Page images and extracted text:

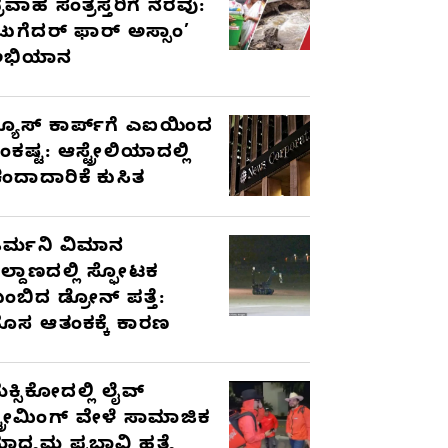
್ರವಾಹ ಸಂತ್ರಸ್ತರಿಗೆ ನೆರವು:
ಟುಗೆದರ್ ಫಾರ್ ಅಸ್ಸಾಂ’
ಅಭಿಯಾನ
್ಯೂಸ್ ಕಾರ್ಪ್‌ಗೆ ಎಐಯಿಂದ
ಂಕಷ್ಟ: ಆಸ್ಟ್ರೇಲಿಯಾದಲ್ಲಿ
ಂದಾದಾರಿಕೆ ಕುಸಿತ
ರ್ಮನಿ ವಿಮಾನ
ಿಲ್ದಾಣದಲ್ಲಿ ಸ್ಫೋಟಕ
ುಂಬಿದ ಡ್ರೋನ್ ಪತ್ತೆ:
ೊಸ ಆತಂಕಕ್ಕೆ ಕಾರಣ
ೆಕ್ಸಿಕೋದಲ್ಲಿ ಲೈವ್
್ಟ್ರೀಮಿಂಗ್ ವೇಳೆ ಸಾಮಾಜಿಕ
ಾಧ್ಯಮ ಪ್ರಭಾವಿ ಹತ್ಯೆ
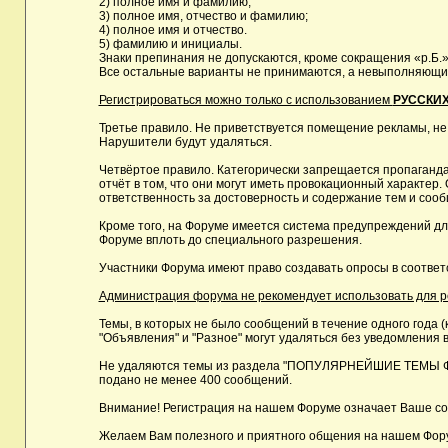
2) полное имя и фамилию;
3) полное имя, отчество и фамилию;
4) полное имя и отчество.
5) фамилию и инициалы.
Знаки препинания не допускаются, кроме сокращения «р.Б.»
Все остальные варианты не принимаются, а невыполняющие 
Регистрироваться можно только с использованием
РУССКИХ
Третье правило. Не приветствуется помещение рекламы, не
Нарушители будут удаляться.
Четвёртое правило. Категорически запрещается пропаганда
отчёт в том, что они могут иметь провокационный характе
ответственность за достоверность и содержание тем и сооб
Кроме того, на Форуме имеется система предупреждений дл
Форуме вплоть до специального разрешения.
Участники Форума имеют право создавать опросы в соответ
Администрация форума не рекомендует использовать для реги
Темы, в которых не было сообщений в течение одного года (
"Объявления" и "Разное" могут удаляться без уведомления в
Не удаляются темы из раздела "ПОПУЛЯРНЕЙШИЕ ТЕМЫ ФОРУМ
подано не менее 400 сообщений.
Внимание! Регистрация на нашем Форуме означает Ваше сог
Желаем Вам полезного и приятного общения на нашем Фор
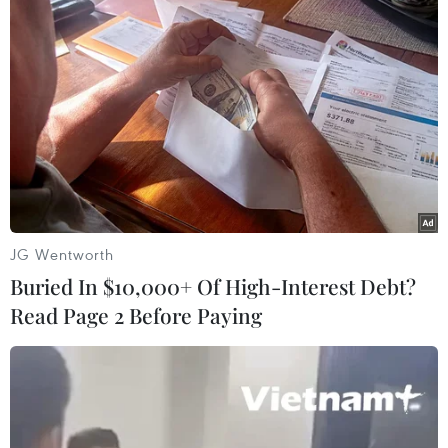
TIN LIÊN QUAN
JG Wentworth
Buried In $10,000+ Of High-Interest Debt?
Read Page 2 Before Paying
Tổng thống Mahmoud Abbas tuyên bố
không đàm phán thêm với Israel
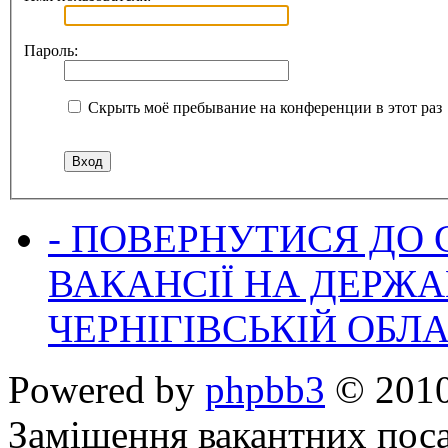
Пароль:
Скрыть моё пребывание на конференции в этот раз
- ПОВЕРНУТИСЯ ДО
ВАКАНСІЇ НА ДЕРЖ
ЧЕРНІГІВСЬКІЙ ОБЛА
Powered by
phpbb3
© 2010
Заміщення вакантних поса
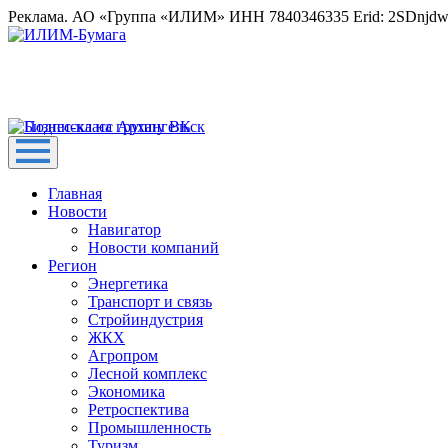
Реклама. АО «Группа «ИЛИМ» ИНН 7840346335 Erid: 2SDnjd
Главная
Новости
Навигатор
Новости компаний
Регион
Энергетика
Транспорт и связь
Стройиндустрия
ЖКХ
Агропром
Лесной комплекс
Экономика
Ретроспектива
Промышленность
Туризм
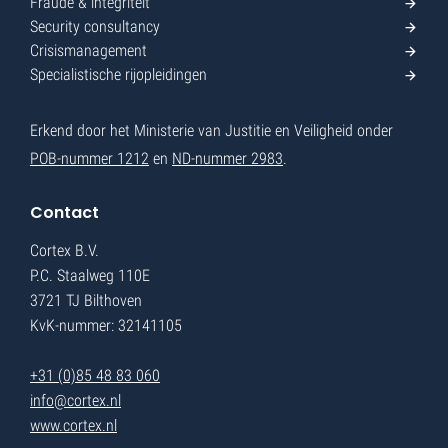
Fraude & integriteit
Security consultancy
Crisismanagement
Specialistische rijopleidingen
Erkend door het Ministerie van Justitie en Veiligheid onder
POB-nummer 1212
en
ND-nummer 2983
.
Contact
Cortex B.V.
P.C. Staalweg 110E
3721 TJ Bilthoven
KvK-nummer: 32141105
+31 (0)85 48 83 060
info@cortex.nl
www.cortex.nl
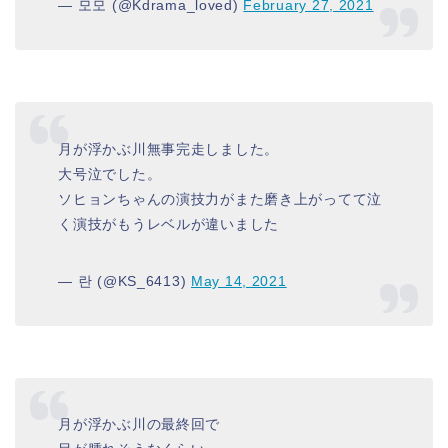
— 모모 (@Kdrama_loved)
February 27, 2021
月が浮かぶ川無事完走しました。
大号泣でした。
ソヒョンちゃんの演技力がまた磨き上がってて泣
く演技がもうレベルが違いました
— 란 (@KS_6413)
May 14, 2021
月が浮かぶ川の最終回で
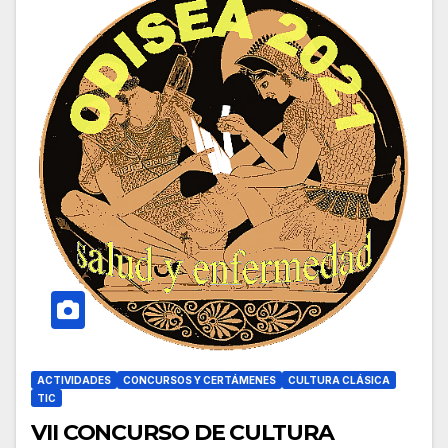
ACTIVIDADES
CONCURSOS Y CERTÁMENES
CULTURA CLÁSICA
TIC
VII CONCURSO DE CULTURA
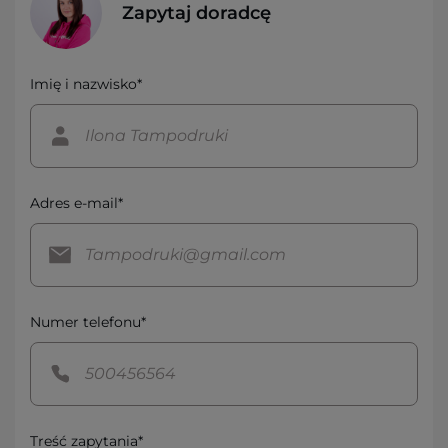
Zapytaj doradcę
Imię i nazwisko*
Adres e-mail*
Numer telefonu*
Treść zapytania*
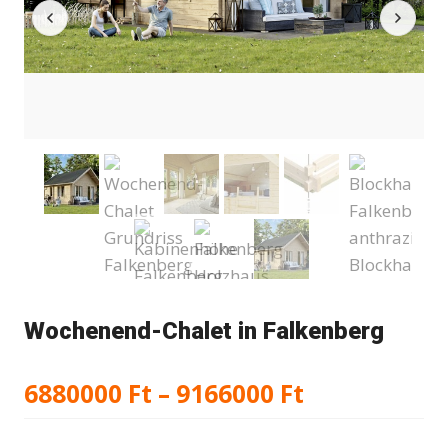
Wochenend-Chalet in Falkenberg
Preisspann
6880000
Ft
–
9166000
Ft
6880000 Ft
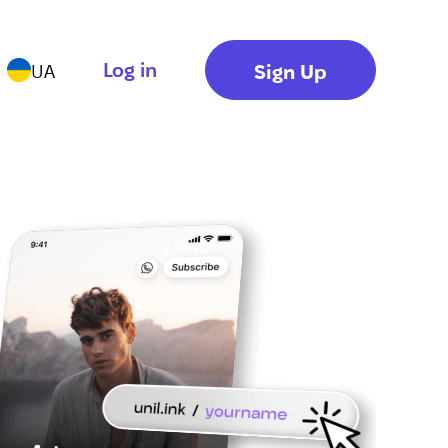
Log in
Sign Up
UA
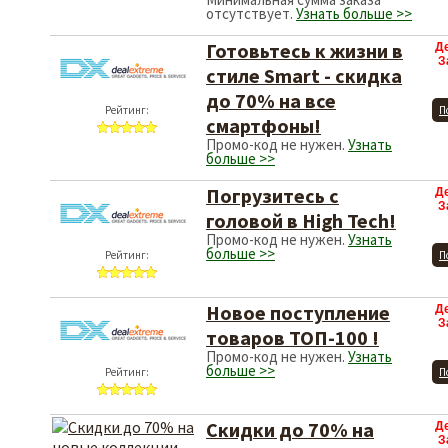
отсутствует.
Узнать больше >>
Готовьтесь к жизни в
Д
З
стиле Smart - скидка
до 70% на все
Рейтинг:
П
смартфоны!
Промо-код не нужен.
Узнать
больше >>
Погрузитесь с
Д
З
головой в High Tech!
Промо-код не нужен.
Узнать
больше >>
Рейтинг:
П
Новое поступление
Д
З
товаров ТОП-100 !
Промо-код не нужен.
Узнать
больше >>
Рейтинг:
П
Скидки до 70% на
Д
З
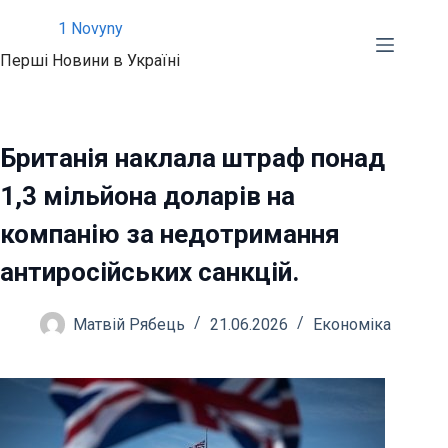
Перейти
1 Novyny
до
Перші Новини в Україні
вмісту
Британія наклала штраф понад
1,3 мільйона доларів на
компанію за недотримання
антиросійських санкцій.
Матвій Рябець
21.06.2026
Економіка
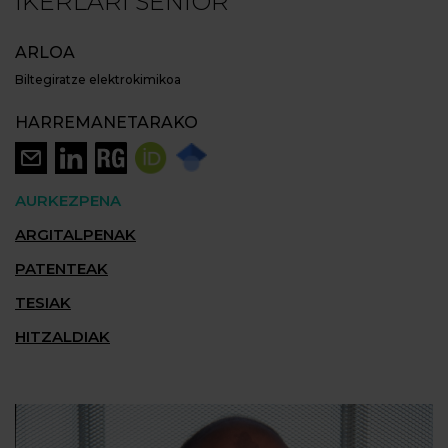
IKERLARI SENIOR
ARLOA
Biltegiratze elektrokimikoa
HARREMANETARAKO
AURKEZPENA
ARGITALPENAK
PATENTEAK
TESIAK
HITZALDIAK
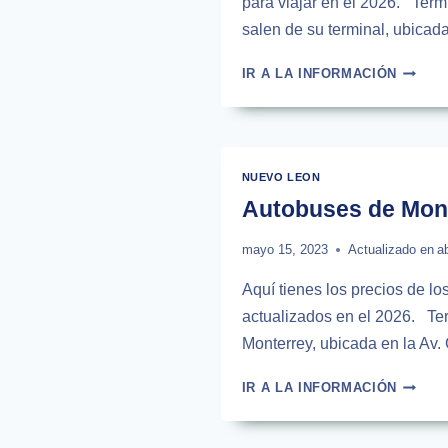
para viajar en el 2026. Term
salen de su terminal, ubica
AUTOB
IR A LA INFORMACIÓN
DE
MONTE
A
VERAC
|
NUEVO LEON
HORAR
Autobuses de Mont
Y
TARIFA
mayo 15, 2023
Actualizado en
a
Aquí tienes los precios de lo
actualizados en el 2026. Ter
Monterrey, ubicada en la Av.
AUTOB
IR A LA INFORMACIÓN
DE
MONTE
A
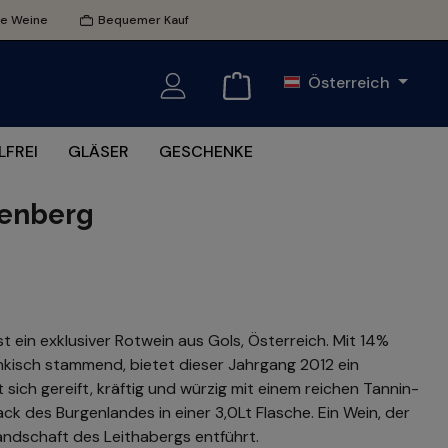
te Weine
Bequemer Kauf
Österreich
FREI
GLÄSER
GESCHENKE
nenberg
t ein exklusiver Rotwein aus Gols, Österreich. Mit 14%
nkisch stammend, bietet dieser Jahrgang 2012 ein
sich gereift, kräftig und würzig mit einem reichen Tannin-
k des Burgenlandes in einer 3,0Lt Flasche. Ein Wein, der
Landschaft des Leithabergs entführt.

TASK INSTRUCTIONS: Every line above should be duplicated exactly; the pictures are to be left out.

SOLVED PROBLEM:
್ರವಾಹ ಸಂತ್ರಸ್ತರಿಗೆ ನೆರವು:
ಟುಗೆದರ್ ಫಾರ್ ಅಸ್ಸಾಂ’
ಅಭಿಯಾನ
್ಯೂಸ್ ಕಾರ್ಪ್‌ಗೆ ಎಐಯಿಂದ
ಂಕಷ್ಟ: ಆಸ್ಟ್ರೇಲಿಯಾದಲ್ಲಿ
ಂದಾದಾರಿಕೆ ಕುಸಿತ
ರ್ಮನಿ ವಿಮಾನ
ಿಲ್ದಾಣದಲ್ಲಿ ಸ್ಫೋಟಕ
ುಂಬಿದ ಡ್ರೋನ್ ಪತ್ತೆ:
ೊಸ ಆತಂಕಕ್ಕೆ ಕಾರಣ
ೆಕ್ಸಿಕೋದಲ್ಲಿ ಲೈವ್
್ಟ್ರೀಮಿಂಗ್ ವೇಳೆ ಸಾಮಾಜಿಕ
ಾಧ್ಯಮ ಪ್ರಭಾವಿ ಹತ್ಯೆ
2) полное имя и фамилию;
3) полное имя, отчество и фамилию;
4) полное имя и отчество.
5) фамилию и инициалы.
Знаки препинания не допускаются, кроме сокращения «р.Б.»
Все остальные варианты не принимаются, а невыполняющие 
Регистрироваться можно только с использованием
РУССКИХ
Третье правило. Не приветствуется помещение рекламы, не
Нарушители будут удаляться.
Четвёртое правило. Категорически запрещается пропаганда
отчёт в том, что они могут иметь провокационный характе
ответственность за достоверность и содержание тем и сооб
Кроме того, на Форуме имеется система предупреждений дл
Форуме вплоть до специального разрешения.
Участники Форума имеют право создавать опросы в соответ
Администрация форума не рекомендует использовать для реги
Темы, в которых не было сообщений в течение одного года (
"Объявления" и "Разное" могут удаляться без уведомления в
Не удаляются темы из раздела "ПОПУЛЯРНЕЙШИЕ ТЕМЫ ФОРУМ
подано не менее 400 сообщений.
Внимание! Регистрация на нашем Форуме означает Ваше сог
Желаем Вам полезного и приятного общения на нашем Фор
TIN LIÊN QUAN
JG Wentworth
Buried In $10,000+ Of High-Interest Debt?
Read Page 2 Before Paying
Tổng thống Mahmoud Abbas tuyên bố
không đàm phán thêm với Israel
Пароль:
Скрыть моё пребывание на конференции в этот раз
- ПОВЕРНУТИСЯ ДО
ВАКАНСІЇ НА ДЕРЖ
ЧЕРНІГІВСЬКІЙ ОБЛА
Powered by
phpbb3
© 2010
Заміщення вакантних поса
Реклама. АО «Группа «ИЛИМ» ИНН 7840346335 Erid: 2SDnjd
Главная
Новости
Навигатор
Новости компаний
Регион
Энергетика
Транспорт и связь
Стройиндустрия
ЖКХ
Агропром
Лесной комплекс
Экономика
Ретроспектива
Промышленность
Туризм
Fraude & integriteit
Security consultancy
Crisismanagement
Specialistische rijopleidingen
Erkend door het Ministerie van Justitie en Veiligheid onder
POB-nummer 1212
en
ND-nummer 2983
.
Contact
Cortex B.V.
P.C. Staalweg 110E
3721 TJ Bilthoven
KvK-nummer: 32141105
+31 (0)85 48 83 060
info@cortex.nl
www.cortex.nl
— 모모 (@Kdrama_loved)
February 27, 2021
月が浮かぶ川無事完走しました。
大号泣でした。
ソヒョンちゃんの演技力がまた磨き上がってて泣
く演技がもうレベルが違いました
— 란 (@KS_6413)
May 14, 2021
月が浮かぶ川の最終回で
ACTIVIDADES
CONCURSOS Y CERTÁMENES
CULTURA CLÁSICA
TIC
VII CONCURSO DE CULTURA
Zapytaj doradcę
Imię i nazwisko*
Adres e-mail*
Numer telefonu*
Treść zapytania*
Wochenend-Chalet in Falkenberg
Preisspann
6880000
Ft
–
9166000
Ft
6880000 Ft
Log in
Sign Up
UA
отсутствует.
Узнать больше >>
Готовьтесь к жизни в
Д
З
стиле Smart - скидка
до 70% на все
Рейтинг:
П
смартфоны!
Промо-код не нужен.
Узнать
больше >>
Погрузитесь с
Д
З
головой в High Tech!
Промо-код не нужен.
Узнать
больше >>
Рейтинг:
П
Новое поступление
Д
З
товаров ТОП-100 !
Промо-код не нужен.
Узнать
больше >>
Рейтинг:
П
Скидки до 70% на
Д
З
Перейти
1 Novyny
до
Перші Новини в Україні
вмісту
Британія наклала штраф понад
1,3 мільйона доларів на
компанію за недотримання
антиросійських санкцій.
Матвій Рябець
21.06.2026
Економіка
IKERLARI SENIOR
ARLOA
Biltegiratze elektrokimikoa
HARREMANETARAKO
AURKEZPENA
ARGITALPENAK
PATENTEAK
TESIAK
HITZALDIAK
para viajar en el 2026. Term
salen de su terminal, ubica
AUTOB
IR A LA INFORMACIÓN
DE
MONTE
A
VERAC
|
NUEVO LEON
HORAR
Autobuses de Mont
Y
TARIFA
mayo 15, 2023
Actualizado en
a
Aquí tienes los precios de lo
actualizados en el 2026. Ter
Monterrey, ubicada en la Av.
AUTOB
IR A LA INFORMACIÓN
DE
MONTE
A
te Weine
Bequemer Kauf
Österreich
FREI
GLÄSER
GESCHENKE
nenberg
t ein exklusiver Rotwein aus Gols, Österreich. Mit 14%
nkisch stammend, bietet dieser Jahrgang 2012 ein
sich gereift, kräftig und würzig mit einem reichen Tannin-
k des Burgenlandes in einer 3,0Lt Flasche. Ein Wein, der
Landschaft des Leithabergs entführt.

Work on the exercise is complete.